Saved data entries
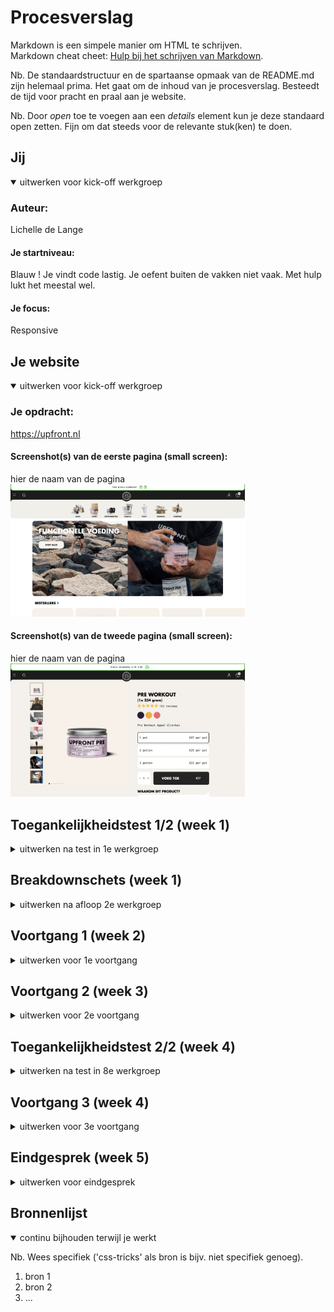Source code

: # Procesverslag
Markdown is een simpele manier om HTML te schrijven.  
Markdown cheat cheet: [Hulp bij het schrijven van Markdown](https://github.com/adam-p/markdown-here/wiki/Markdown-Cheatsheet).

Nb. De standaardstructuur en de spartaanse opmaak van de README.md zijn helemaal prima. Het gaat om de inhoud van je procesverslag. Besteedt de tijd voor pracht en praal aan je website.

Nb. Door *open* toe te voegen aan een *details* element kun je deze standaard open zetten. Fijn om dat steeds voor de relevante stuk(ken) te doen.





## Jij

<details open>
  <summary>uitwerken voor kick-off werkgroep</summary>

  ### Auteur:
Lichelle de Lange 

  #### Je startniveau:
 Blauw ! 
 Je vindt code lastig. Je oefent buiten de vakken niet vaak. 
 Met hulp lukt het meestal wel.

  #### Je focus:
 Responsive 
 
</details>





## Je website

<details open>
  <summary>uitwerken voor kick-off werkgroep</summary>

  ### Je opdracht:
  https://upfront.nl

  #### Screenshot(s) van de eerste pagina (small screen): 
  hier de naam van de pagina  
  <img src="readme-images/Homepage.jpg" width="375px" alt="Upfront Homepage">

  #### Screenshot(s) van de tweede pagina (small screen):
  hier de naam van de pagina  
  <img src="readme-images/Detail.jpg" width="375px" alt="Upfront Univeristy page">
 
</details>



## Toegankelijkheidstest 1/2 (week 1)

<details>
  <summary>uitwerken na test in 1e werkgroep</summary>

  ### Bevindingen
  Lijst met je bevindingen die in de test naar voren kwamen:

  #### Screenreader
Hoofdpagina 

Het logo van website word genoemd als “ongelabelde-afbeelding”. De gebruiker weer dus niet wat dit is. 

De search bar - word juist benoemt. 

De header. Je word door de screenreader 2 keer door de header meegenomen. De eerste keer slaat hij de link “inloggen” over. De tweede keer neemt hij je wel mee door deze link. 

Evenals de header word je 2 keer door het menu meegenomen. 

Kopje bestsellers: “Je bevindt je op een tekst element.” 
Maar welke tekst er staat word niet benoemd. 

Afbeeldingen eerste kop worden voorgelezen zoals in de code is geplaatst. Niet alle afbeeldingen zijn gelabeld dus de gebruiker weer niet direct waar het kopje over gaat/over welk product dit gaat. - afbeeldingen labelen. Sommige afbeeldingen zijn wel goed gelabeld, het is een mengelmoes.  
 
De producten kunnen worden beoordeeld doormiddel van sterren. Maar deze worden afbeelding genoemd ipv dat er word verteld hoe het product is beoordeeld. Je word hier 2x doorheen geleid. 
 <img src="readme-images/Beoordeling.jpg" width="375px" alt="Upfront beoordeling">

Wanneer een smaak (nu de vegan cacao proteïne poeder) is uitverkocht word dat niet verteld alleen weergeven doordat het font lichter is gekleurd. 
 <img src="readme-images/cacao.jpg" width="375px" alt="Cacao smaak uitverkocht">

Er worden opties genoemd die ik niet zie. Deze afbeeldingen zijn weg.
 <img src="readme-images/Afbeelding.jpg" width="375px" alt="Afbeelding die er niet is">


Detail pagina
Ik klik op de detail pagina van de upfront creatine. Wanneer ik door de heen klik raak ik in de war. Ik hoor allemaal informatie maar ik heb geen idee waar ik op de pagina ben. Wat blijkt ik zit in mijn winkelmandje waar 1 artikel in zit. Dit word niet van te voren aangegeven. 

Ook op de detail pagina worden niet verteld met hoeveel sterren de upfront creatine word beoordeeld. Ik word alleen 2 keer door het aantal afbeeldingen geleidt. 

De pre workout heeft 4 verschillende smaken maar deze worden niet benoemd. Ook deze worden uitgesproken als ‘afbeelding’. 

De afbeeldingen op de detail pagina worden niet benoemd, je word ook niet door de afbeeldingen geleidt. <img src="readme-images/Smaken_detail.jpg" width="375px" alt="Smaken op de detail pagina">

Je kunt producten toevoegen aan je winkelmandje. 

Je word door de tekst geleidt. 

Onder aan de details vind je alle reviews. De gebruiker kan ook filteren op review. Hier word je doorheen geleidt. 

De gebruiker word meegenomen door de FAQ. Wanneer je op de kop terecht komt en naar de volgende kop toe wilt word de uitleg al gegeven. 
 <img src="readme-images/FAQ.jpg" width="375px" alt="FAQ">


Boven de footer vind je weer de bestsellers. Hierbij het zelfde verhaal als op de home pagina. 

  #### Muis en Toetsenbord 
  Hier korte omschrijving (met indien nodig afbeeldingen)

  Hier een omschrijving van hoe het opgelost kan worden (met indien nodig afbeeldingen)


  #### Motoriek (shocks, elastiekjes)
De website is redelijk vergevingsgezind. Er is ruimte voor fouten, de website is ruim opgesteld. 
Wanneer je op de home pagina een product hebt uitgekozen en een smaak wilt uitkiezen is daar minder ruimte voor vergevingsgezindheid.  <img src="readme-images/Smaken.jpg" width="375px" alt="Op deze plek is er minder ruimte voor vergevingsgezindheid.">


  #### Visueel (brillen, contrast, kleurenblind, dark/light). 
Blur/gare bril - Op de website zie ik alleen kleuren en silhouetten. 
Glaucoma/rp bril- Ik heb totaal geen focus met deze bril op. Ik kan mij niet focussen op de website. 
Hemianopia bril  - De website is te zien 
Color#0779p bril - De website is te zien. zodra je kleurenblind bent kun je goed winkelen bij upfront. Er word veel gebruik gemaakt van contrast. 
Diabetic eye disease bril - website is prima te zien. 

<img src="readme-images/Contrast.jpg" width="375px" alt="Deze foto met daar over heen een stukje tekst is erg onduidelijk. Het contrast is niet zo goed.">


</details>



## Breakdownschets (week 1)

<details>
  <summary>uitwerken na afloop 2e werkgroep</summary>

  ### de hele pagina: 
  <img src="readme-images/dummy-plaatje.jpg" width="375px" alt="breakdown van de hele pagina">

  ### dynamisch deel (bijv menu): 
  <img src="readme-images/dummy-plaatje.jpg" width="375px" alt="breakdown van een dynamisch deel">

  ### wellicht nog een dynamisch deel (bijv filter): 
  <img src="readme-images/dummy-plaatje.jpg" width="375px" alt="breakdown van nog een dynamisch deel">

</details>





## Voortgang 1 (week 2)

<details>
  <summary>uitwerken voor 1e voortgang</summary>

  ### Stand van zaken
  hier dit ging goed & dit was lastig (neem ook screenshots op van delen van je website en code)


  ### Agenda voor meeting
  samen met je groepje opstellen

  | student 1      | student 2          | student 3    | student 4        |
  | ---            | ---                | ---          | ---              |
  | dit bespreken  | en dit             | en ik dit    | en dan ik dat    |
  | en dat ook nog | dit als er tijd is | nog een punt | dit wil ik zeker |
  | ...            | ...                | ...          | ...              |


  ### Verslag van meeting
  hier na afloop snel de uitkomsten van de meeting vastleggen

  - punt 1
  - punt 2
  - nog een punt
  - ...

</details>





## Voortgang 2 (week 3)

<details>
  <summary>uitwerken voor 2e voortgang</summary>

  ### Stand van zaken
  hier dit ging goed & dit was lastig (neem ook screenshots op van delen van je website en code)


  ### Agenda voor meeting
  samen met je groepje opstellen

  | student 1      | student 2          | student 3    | student 4        |
  | ---            | ---                | ---          | ---              |
  | dit bespreken  | en dit             | en ik dit    | en dan ik dat    |
  | en dat ook nog | dit als er tijd is | nog een punt | dit wil ik zeker |
  | ...            | ...                | ...          | ...              |


  ### Verslag van meeting
  hier na afloop snel de uitkomsten van de meeting vastleggen

  - punt 1
  - punt 2
  - nog een punt
- ...

</details>





## Toegankelijkheidstest 2/2 (week 4)

<details>
  <summary>uitwerken na test in 8e werkgroep</summary>

  ### Bevindingen
  Lijst met je bevindingen die in de test naar voren kwamen (geef ook aan wat er verbeterd is):

  #### Screenreader
  Hier korte omschrijving (met indien nodig afbeeldingen)

  Hier een omschrijving van hoe het opgelost kan worden (met indien nodig afbeeldingen)


  #### Muis en Toetsenbord 
  Hier korte omschrijving (met indien nodig afbeeldingen)

  Hier een omschrijving van hoe het opgelost kan worden (met indien nodig afbeeldingen)


  #### Motoriek (shocks, elastiekjes)
  Hier korte omschrijving (met indien nodig afbeeldingen)

  Hier een omschrijving van hoe het opgelost kan worden (met indien nodig afbeeldingen)


  #### Visueel (brillen, contrast, kleurenblind, dark/light). 
  Hier korte omschrijving (met indien nodig afbeeldingen)

  Hier een omschrijving van hoe het opgelost kan worden (met indien nodig afbeeldingen)

</details>





## Voortgang 3 (week 4)

<details>
  <summary>uitwerken voor 3e voortgang</summary>

  ### Stand van zaken
  hier dit ging goed & dit was lastig (neem ook screenshots op van delen van je website en code)


  ### Agenda voor meeting
  samen met je groepje opstellen

  | student 1      | student 2          | student 3    | student 4        |
  | ---            | ---                | ---          | ---              |
  | dit bespreken  | en dit             | en ik dit    | en dan ik dat    |
  | en dat ook nog | dit als er tijd is | nog een punt | dit wil ik zeker |
  | ...            | ...                | ...          | ...              |


  ### Verslag van meeting
  hier na afloop snel de uitkomsten van de meeting vastleggen

  - punt 1
  - punt 2
  - nog een punt
  - ...

</details>





## Eindgesprek (week 5)

<details>
  <summary>uitwerken voor eindgesprek</summary>

  ### Je uitkomst - karakteristiek screenshots:
  <img src="readme-images/dummy-plaatje.jpg" width="375px" alt="uitomst opdracht 1">


  ### Dit ging goed/Heb ik geleerd: 
  Korte omschrijving met plaatjes

  <img src="readme-images/dummy-plaatje.jpg" width="375px" alt="top">


  ### Dit was lastig/Is niet gelukt:
  Korte omschrijving met plaatjes

  <img src="readme-images/dummy-plaatje.jpg" width="375px" alt="bummer">
</details>





## Bronnenlijst

<details open>
  <summary>continu bijhouden terwijl je werkt</summary>

  Nb. Wees specifiek ('css-tricks' als bron is bijv. niet specifiek genoeg).

  1. bron 1
  2. bron 2
  3. ...

</details>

# Description of the task
Whatever lies between the first line of the data and the line holding "Markdown cheat cheet: [Hulp", inclusive, should be repeated exactly, apart from the pictures.

# Solution to this problem
Source code

: # Procesverslag
Markdown is een simpele manier om HTML te schrijven.  
Markdown cheat cheet: [Hulp bij het schrijven van Markdown](https://github.com/adam-p/markdown-here/wiki/Markdown-Cheatsheet).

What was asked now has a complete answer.